Team Collaboration Devices
Team collaboration devices combine a computer and, usually, videoconferencing and/or audioconferencing hardware with a digital
whiteboard and custom software to create a turnkey solution for meetings. As self-contained devices, these are relatively expensive;
however, they can provide customized interfaces and simple operation. They typically are shared devices, without a specific assigned
user.
Terabyte
Approximately one trillion bytes (1,099,511,627,776 bytes)
Thin Clients
A type of client/server computing in which applications are run, and data is stored, on the server rather than on the client. Because the
applications are executed on the server, they do not require client-resident installation, although the graphical user interface and
some application logic may be rendered to the client.
Third-party
Typically a company that provides an auxiliary product not supplied by the primary manufacturer to the end user.
Ticketing System
Also known as an issue tracking system, these computer software packages are usually used at an IT help desk to manage and maintain lists of issues.
TLC
Teaching and Learning Center.
UPS
An uninterruptible power supply. An electrical apparatus that provides emergency power to a load when the input power source (usually commercial power) fails.
Virtual Assistants
Virtual assistants (VAs) help users or enterprises with a set of tasks previously only made possible by humans. VAs use AI and
machine learning (such as natural-language processing, prediction models, recommendations and personalization) to assist people or
automate tasks. VAs listen to and observe behaviors, build and maintain data models, and predict and recommend actions. VAs can
be deployed in several use cases, including virtual personal assistants, virtual customer assistants and virtual employee assistants.
Virtual Private Network
Encrypted connections over a larger network, typically over the Internet, which simulates the behavior of direct, local connections.
Virtual Reality
Virtual reality (VR) provides a computer-generated 3D environment that surrounds a user and responds to that individual’s actions in
a natural way, usually through immersive head-mounted displays and head tracking. Gloves providing hand tracking and haptic
(touch sensitive) feedback may be used as well. Room-based systems provide a 3D experience for multiple participants; however,
they are more limited in their interaction capabilities.
VoIP
Voiceover Internet Protocol: A digital telephone service that uses the public Internet and private backbones for call transport. Support for the public switched telephone network (PSTN) is also provided so that VoIP calls can originate and terminate from regular telephones.
Vulnerability
Any exploitable aspect of a system or process.
Warranties
The groups agree on the scope and the coverage of the warranty.

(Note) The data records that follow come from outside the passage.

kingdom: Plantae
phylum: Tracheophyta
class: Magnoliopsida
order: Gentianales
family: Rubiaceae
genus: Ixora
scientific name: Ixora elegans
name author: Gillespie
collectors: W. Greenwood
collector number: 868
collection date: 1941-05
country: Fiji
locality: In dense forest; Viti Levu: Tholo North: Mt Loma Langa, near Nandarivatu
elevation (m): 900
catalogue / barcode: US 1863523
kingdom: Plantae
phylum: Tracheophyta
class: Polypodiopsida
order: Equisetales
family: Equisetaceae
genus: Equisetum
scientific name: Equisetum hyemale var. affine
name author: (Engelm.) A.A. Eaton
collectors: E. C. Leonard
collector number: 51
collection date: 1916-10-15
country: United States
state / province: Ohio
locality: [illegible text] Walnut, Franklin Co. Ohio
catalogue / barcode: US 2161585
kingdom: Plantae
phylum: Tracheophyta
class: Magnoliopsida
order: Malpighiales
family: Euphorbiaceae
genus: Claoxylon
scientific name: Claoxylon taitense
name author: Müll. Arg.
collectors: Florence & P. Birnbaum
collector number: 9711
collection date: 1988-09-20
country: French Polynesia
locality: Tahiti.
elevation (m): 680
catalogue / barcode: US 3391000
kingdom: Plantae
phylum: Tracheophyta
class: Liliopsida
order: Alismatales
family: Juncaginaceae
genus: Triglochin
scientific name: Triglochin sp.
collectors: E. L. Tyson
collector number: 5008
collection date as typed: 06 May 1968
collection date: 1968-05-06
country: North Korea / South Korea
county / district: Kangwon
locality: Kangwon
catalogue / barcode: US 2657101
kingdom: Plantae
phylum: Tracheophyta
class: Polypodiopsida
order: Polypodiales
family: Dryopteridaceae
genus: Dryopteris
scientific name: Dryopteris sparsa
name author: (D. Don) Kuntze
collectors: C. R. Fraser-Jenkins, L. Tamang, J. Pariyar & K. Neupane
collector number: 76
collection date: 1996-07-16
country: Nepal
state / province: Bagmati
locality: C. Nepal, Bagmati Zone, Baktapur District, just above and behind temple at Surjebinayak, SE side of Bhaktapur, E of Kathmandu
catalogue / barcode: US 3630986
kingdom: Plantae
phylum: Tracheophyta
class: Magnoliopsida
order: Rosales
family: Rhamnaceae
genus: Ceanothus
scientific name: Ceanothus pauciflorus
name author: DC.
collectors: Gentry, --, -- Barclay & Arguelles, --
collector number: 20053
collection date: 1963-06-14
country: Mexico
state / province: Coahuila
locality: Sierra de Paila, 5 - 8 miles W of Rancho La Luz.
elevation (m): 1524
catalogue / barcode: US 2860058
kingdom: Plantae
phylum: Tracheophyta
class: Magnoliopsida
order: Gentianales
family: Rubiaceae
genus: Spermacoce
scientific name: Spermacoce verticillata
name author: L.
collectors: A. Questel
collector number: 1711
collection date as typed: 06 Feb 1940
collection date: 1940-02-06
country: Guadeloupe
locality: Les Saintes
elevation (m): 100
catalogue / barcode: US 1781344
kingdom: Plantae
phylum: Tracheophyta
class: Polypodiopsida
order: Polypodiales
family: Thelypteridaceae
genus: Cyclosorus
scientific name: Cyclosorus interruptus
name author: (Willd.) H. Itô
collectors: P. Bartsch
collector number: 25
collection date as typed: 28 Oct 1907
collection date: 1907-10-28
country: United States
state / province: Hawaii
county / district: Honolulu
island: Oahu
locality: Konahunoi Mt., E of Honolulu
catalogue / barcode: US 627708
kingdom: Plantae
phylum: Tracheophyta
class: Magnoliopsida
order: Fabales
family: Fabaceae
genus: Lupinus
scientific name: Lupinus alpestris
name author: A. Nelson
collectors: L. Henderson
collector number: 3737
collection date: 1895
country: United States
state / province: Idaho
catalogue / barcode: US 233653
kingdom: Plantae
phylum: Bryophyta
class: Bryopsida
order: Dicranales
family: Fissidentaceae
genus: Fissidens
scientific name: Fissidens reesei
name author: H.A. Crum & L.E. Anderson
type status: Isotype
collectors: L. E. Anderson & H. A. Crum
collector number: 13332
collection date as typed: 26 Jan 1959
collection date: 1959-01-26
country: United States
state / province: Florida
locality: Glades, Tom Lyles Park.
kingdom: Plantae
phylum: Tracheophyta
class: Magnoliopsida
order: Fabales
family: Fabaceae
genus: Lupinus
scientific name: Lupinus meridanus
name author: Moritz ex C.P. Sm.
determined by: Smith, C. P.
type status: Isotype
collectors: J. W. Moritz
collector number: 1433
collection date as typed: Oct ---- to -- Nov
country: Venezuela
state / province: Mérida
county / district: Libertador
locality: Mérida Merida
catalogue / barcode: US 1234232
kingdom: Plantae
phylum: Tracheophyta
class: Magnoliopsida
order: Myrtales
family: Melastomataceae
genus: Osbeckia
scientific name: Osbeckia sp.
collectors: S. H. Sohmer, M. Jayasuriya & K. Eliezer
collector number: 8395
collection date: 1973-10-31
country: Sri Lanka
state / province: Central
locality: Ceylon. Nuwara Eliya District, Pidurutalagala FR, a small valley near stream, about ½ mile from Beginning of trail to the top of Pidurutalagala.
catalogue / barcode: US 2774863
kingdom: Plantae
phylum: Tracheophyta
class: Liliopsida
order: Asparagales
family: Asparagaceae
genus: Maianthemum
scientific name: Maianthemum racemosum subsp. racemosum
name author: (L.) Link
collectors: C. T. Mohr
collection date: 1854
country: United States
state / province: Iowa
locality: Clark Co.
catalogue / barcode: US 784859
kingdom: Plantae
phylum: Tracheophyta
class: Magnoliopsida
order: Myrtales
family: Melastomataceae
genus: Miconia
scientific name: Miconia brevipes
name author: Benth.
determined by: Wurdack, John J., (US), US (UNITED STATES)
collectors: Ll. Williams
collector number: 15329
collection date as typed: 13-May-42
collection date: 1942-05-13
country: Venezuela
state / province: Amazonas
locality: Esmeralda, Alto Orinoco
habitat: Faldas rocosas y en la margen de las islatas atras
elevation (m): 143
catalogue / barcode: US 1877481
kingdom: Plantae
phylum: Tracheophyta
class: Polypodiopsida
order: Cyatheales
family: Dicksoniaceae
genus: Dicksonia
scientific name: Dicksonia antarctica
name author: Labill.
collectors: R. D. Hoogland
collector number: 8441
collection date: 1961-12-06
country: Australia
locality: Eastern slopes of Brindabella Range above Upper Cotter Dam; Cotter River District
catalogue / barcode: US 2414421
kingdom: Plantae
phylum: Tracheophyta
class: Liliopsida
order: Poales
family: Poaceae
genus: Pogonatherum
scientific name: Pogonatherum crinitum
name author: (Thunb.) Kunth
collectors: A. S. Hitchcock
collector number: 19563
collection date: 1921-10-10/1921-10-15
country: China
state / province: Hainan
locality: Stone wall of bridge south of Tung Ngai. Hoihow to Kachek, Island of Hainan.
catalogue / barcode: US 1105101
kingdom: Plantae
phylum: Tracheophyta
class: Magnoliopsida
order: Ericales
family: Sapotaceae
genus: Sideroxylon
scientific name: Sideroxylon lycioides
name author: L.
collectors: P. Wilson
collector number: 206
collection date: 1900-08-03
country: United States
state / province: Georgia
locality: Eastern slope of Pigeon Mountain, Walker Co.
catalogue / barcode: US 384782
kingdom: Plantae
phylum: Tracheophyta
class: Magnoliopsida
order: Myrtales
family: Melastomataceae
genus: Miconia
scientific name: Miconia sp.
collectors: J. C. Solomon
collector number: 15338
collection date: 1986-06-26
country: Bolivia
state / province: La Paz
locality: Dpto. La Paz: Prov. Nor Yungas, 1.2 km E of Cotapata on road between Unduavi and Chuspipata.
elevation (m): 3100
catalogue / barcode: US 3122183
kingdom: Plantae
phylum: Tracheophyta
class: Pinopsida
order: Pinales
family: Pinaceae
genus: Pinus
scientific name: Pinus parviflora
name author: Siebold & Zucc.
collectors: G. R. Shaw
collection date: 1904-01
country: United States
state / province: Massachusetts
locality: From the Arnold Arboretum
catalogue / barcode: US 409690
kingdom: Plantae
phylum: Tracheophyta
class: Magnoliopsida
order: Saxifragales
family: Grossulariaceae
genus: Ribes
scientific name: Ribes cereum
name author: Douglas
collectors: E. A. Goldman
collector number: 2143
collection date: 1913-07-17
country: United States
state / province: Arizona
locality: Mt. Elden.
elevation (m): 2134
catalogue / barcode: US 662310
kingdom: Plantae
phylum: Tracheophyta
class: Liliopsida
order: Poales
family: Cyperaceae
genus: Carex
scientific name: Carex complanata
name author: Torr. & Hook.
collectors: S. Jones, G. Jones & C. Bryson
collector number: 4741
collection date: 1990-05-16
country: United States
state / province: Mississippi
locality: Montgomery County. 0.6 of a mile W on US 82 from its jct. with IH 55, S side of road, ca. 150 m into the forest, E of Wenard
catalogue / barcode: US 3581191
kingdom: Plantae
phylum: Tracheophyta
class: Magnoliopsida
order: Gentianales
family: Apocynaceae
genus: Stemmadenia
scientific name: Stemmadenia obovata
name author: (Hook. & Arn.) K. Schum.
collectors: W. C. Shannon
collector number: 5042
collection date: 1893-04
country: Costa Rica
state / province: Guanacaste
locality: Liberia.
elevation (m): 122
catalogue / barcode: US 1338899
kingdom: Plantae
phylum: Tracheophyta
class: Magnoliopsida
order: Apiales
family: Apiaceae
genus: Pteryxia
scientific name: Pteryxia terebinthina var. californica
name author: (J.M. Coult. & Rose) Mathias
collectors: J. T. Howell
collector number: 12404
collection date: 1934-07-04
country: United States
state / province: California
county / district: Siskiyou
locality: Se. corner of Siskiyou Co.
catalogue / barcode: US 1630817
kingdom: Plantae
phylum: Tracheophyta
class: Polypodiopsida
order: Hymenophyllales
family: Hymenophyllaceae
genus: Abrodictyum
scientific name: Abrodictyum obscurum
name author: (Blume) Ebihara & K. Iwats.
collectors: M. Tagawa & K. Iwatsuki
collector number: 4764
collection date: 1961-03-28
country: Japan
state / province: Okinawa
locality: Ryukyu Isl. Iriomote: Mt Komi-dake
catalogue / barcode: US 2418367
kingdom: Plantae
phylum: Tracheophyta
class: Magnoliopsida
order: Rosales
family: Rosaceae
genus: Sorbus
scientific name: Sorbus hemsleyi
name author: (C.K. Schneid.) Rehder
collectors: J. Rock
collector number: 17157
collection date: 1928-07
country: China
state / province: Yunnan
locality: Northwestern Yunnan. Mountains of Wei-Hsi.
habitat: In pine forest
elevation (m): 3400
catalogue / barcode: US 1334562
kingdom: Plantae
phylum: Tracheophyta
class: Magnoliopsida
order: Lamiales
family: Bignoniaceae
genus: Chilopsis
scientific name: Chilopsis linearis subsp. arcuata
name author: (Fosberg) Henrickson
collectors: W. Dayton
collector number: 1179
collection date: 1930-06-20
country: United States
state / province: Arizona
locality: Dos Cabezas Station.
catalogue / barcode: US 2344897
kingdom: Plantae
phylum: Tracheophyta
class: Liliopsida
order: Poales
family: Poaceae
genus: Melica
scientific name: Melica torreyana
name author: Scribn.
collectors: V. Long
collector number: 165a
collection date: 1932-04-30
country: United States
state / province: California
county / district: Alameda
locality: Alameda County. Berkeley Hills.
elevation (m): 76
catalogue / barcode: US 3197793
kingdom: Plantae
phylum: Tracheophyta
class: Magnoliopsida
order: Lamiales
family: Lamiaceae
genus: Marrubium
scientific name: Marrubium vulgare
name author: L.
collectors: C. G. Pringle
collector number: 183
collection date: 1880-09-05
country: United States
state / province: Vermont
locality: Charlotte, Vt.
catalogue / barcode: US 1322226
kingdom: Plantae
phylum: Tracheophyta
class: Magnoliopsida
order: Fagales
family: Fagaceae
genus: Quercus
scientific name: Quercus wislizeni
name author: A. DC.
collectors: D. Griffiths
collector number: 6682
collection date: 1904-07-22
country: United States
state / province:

Workstream Collaboration Tools
Tools that create a persistent, shared conversational workspace that helps groups initiate, organize and complete work. It integrates
direct and group messages, alerts, notifications, activity streams, files, tasks, bots, and real-time audio and video into searchable
groups or channels.
Work Standards
This section of the MSA defines what each party regards as acceptable work. Not living up to the work standards often causes disputes.